Car, non seulement, il évite de contracter des maladies sexuellement transmissibles, mais aussi les grossesses. «Pour ce qui concerne les filles, elles peuvent être sous méthodes contraceptives de courtes durées telles que la pilule, l’utilisation du collier et l’injectable bien entendu après consultation d’un agent de santé», soutient Paul Sama. C’est pour éviter toutes ces situations que l’Association burkinabè pour le bien-être familial (ABBEF) est née.

Et en tant que structure d’écoute pour les jeunes, des causeries-débats, des séances de sensibilisations à la santé sexuelle et reproductive sont organisées. «Nous les sensibilisons aux conséquences des grossesses précoces.

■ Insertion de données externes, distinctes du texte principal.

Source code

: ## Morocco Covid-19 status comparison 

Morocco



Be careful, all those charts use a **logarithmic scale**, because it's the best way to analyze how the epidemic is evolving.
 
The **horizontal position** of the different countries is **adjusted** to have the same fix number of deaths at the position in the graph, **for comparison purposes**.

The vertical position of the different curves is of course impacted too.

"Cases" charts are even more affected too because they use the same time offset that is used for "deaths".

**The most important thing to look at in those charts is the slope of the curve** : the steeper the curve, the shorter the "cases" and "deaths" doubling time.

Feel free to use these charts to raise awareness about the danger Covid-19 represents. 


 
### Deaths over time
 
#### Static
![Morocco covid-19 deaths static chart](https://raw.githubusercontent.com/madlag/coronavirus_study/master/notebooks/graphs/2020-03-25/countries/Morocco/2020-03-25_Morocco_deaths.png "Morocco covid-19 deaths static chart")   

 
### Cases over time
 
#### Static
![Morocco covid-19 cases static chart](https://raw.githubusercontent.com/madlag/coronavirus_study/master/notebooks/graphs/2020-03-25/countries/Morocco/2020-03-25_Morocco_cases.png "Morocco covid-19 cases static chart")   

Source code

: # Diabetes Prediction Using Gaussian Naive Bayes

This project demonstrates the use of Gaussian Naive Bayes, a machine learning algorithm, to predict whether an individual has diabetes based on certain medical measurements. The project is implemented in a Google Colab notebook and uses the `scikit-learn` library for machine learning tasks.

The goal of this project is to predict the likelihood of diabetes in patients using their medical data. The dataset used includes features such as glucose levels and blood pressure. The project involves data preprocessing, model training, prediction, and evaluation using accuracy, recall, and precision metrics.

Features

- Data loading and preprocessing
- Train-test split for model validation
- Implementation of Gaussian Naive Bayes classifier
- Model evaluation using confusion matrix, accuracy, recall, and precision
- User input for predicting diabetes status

Alors, il leur est recommandé d’utiliser des méthodes contraceptives, surtout qu’elles sont vendues aujourd’hui à un prix social. En effet, la plaquette de la pilule de 28 jours coûte 50 F CFA, 250 F CFA l’ampoule injectable, 500 F CFA les implants, 10 F CFA pour le préservatif masculin et 25 F CFA celui féminin», informe l’agent communautaire de l’ABBEF, Simon Yaméogo. Ce prix social est une manière pour le gouvernement de faciliter l’accès de ces produits à tous.